Uni-Kliniken hinken hinterher
Christian Twardy von der Geschäftsführung des Marburger Bundes erklärte, bei anderen Trägern als den Unikliniken sei die Situation besser. Dort gebe es zwar keine so genauen Umfrage-Ergebnisse wie sie jetzt bei Beschäftigten an Unikliniken erhoben wurden. Aber aus anderen Befragungen der vergangenen Jahre sei deutlich geworden: Vor allem kommunale Krankenhäuser seien den Unikliniken beim Thema arbeitnehmerfreundliche Zeiterfassung voraus.
Warnung vor Überlastung
Die Ärztegewerkschaft warnt davor, dass zu lange Arbeitszeiten, die nicht dokumentiert werden, auf die Motivation und auf die Gesundheit der Beschäftigten durchschlagen. So gaben in der Umfrage 51 Prozent der Befragten an, die Mängel bei der Arbeitszeiterfassung führten zu größerer Erschöpfung und Burnout-Gefahr. 57 Prozent erklärten, sie würden weniger motiviert arbeiten, weil sie Überstunden nicht dokumentieren können.
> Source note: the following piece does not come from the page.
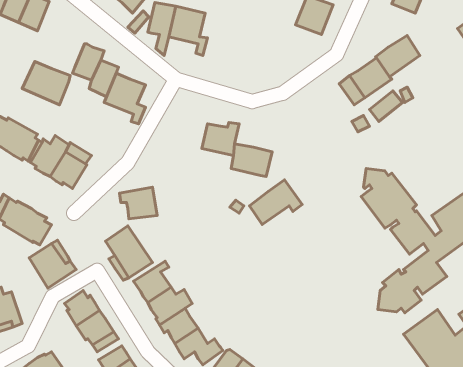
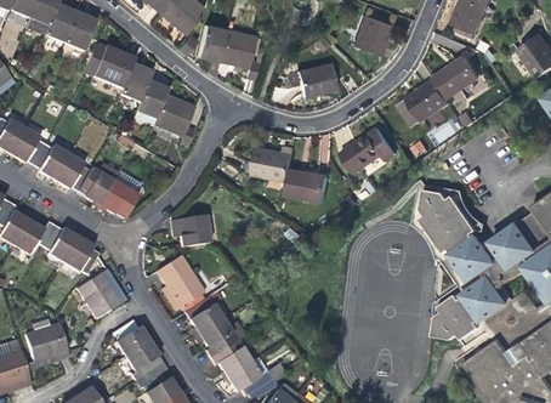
building: none -> [295,62,334,95]
building: [22,61,70,105] -> [84,44,134,89]
building: [249,180,302,224] -> [341,126,396,172]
Gespaltenes Bild in Bayern
Das ärztliche Personal an bayerischen Unikliniken steht dabei im Schnitt deutlich besser da als in Gesamtdeutschland. In Bayern gab immerhin ein Drittel der Befragten an, die Arbeitszeiterfassung erfolge elektronisch und manipulationssicher, das ist doppelt so viel wie im Bundesschnitt.
Hinter diesen Zahlen stehe aber eine zweigeteilte Uniklinik-Landschaft, berichtet der bayerische Landesvorsitzende des Marburger Bundes, Andreas Botzlar. In Erlangen, Augsburg und Regensburg gab eine ganz überwiegende Mehrheit von jeweils deutlich mehr als 80 Prozent der Befragten an, die Zeiterfassung sei in Ordnung, Spitzenreiter ist dabei Erlangen mit 91 Prozent.
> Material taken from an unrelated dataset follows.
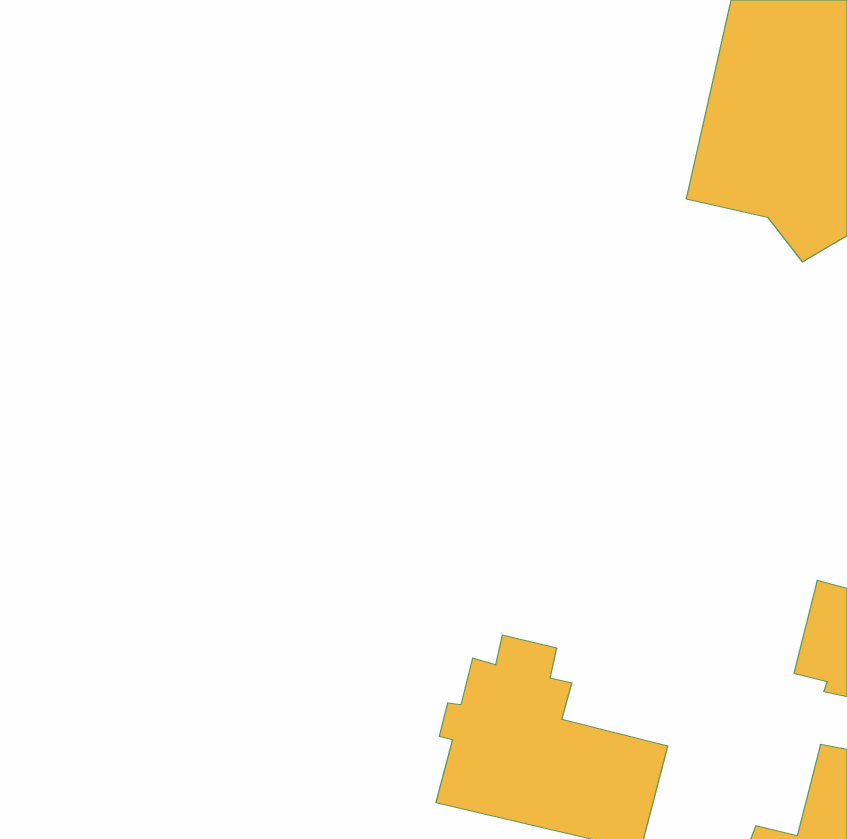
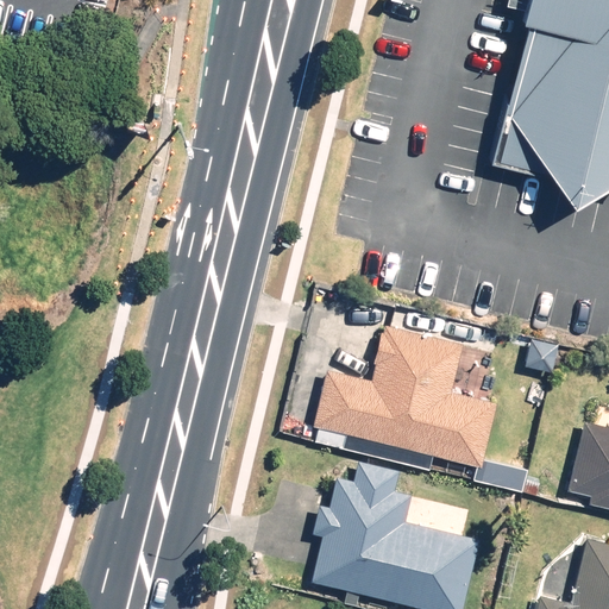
building: none -> [315,327,496,465]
An den beiden Münchner Unikliniken der LMU und TU sowie in Würzburg war Entsprechendes von deutlich weniger als einem Zehntel der Befragten zu hören. Schlusslicht ist die Ludwig-Maximilians-Universität mit zwei Prozent aller Ärztinnen und Ärzte, die von einer manipulationssicheren Arbeitszeiterfassung berichteten.
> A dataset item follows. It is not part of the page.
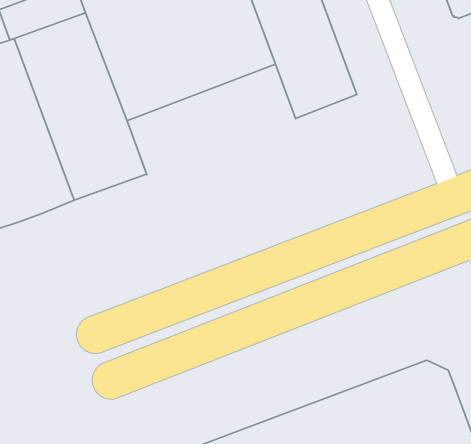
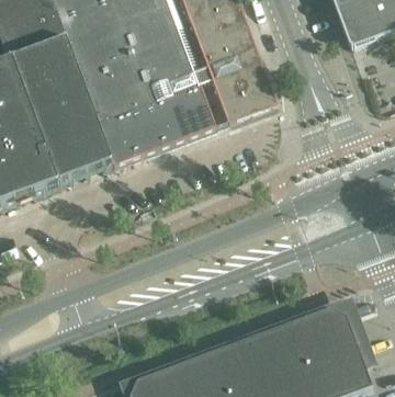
building: none -> [100,80,228,159]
Wissenschaftsministerium sieht Umstellungsphase
Das bayerische Wissenschaftsministerium, das für die Universitäten zuständig ist, erklärt, an vielen Unikliniken in Bayern werde die Arbeitszeit bereits elektronisch erfasst, oder es werde gerade auf eine solche Erfassung umgestellt. Bis es eine flächendeckende Zeiterfassung gebe, kämen „vereinzelt Übergangslösungen zur Anwendung, die einer transparenten und vollständigen Arbeitszeitdokumentation verpflichtet sind“, erklärte das Ministerium gegenüber dem BR.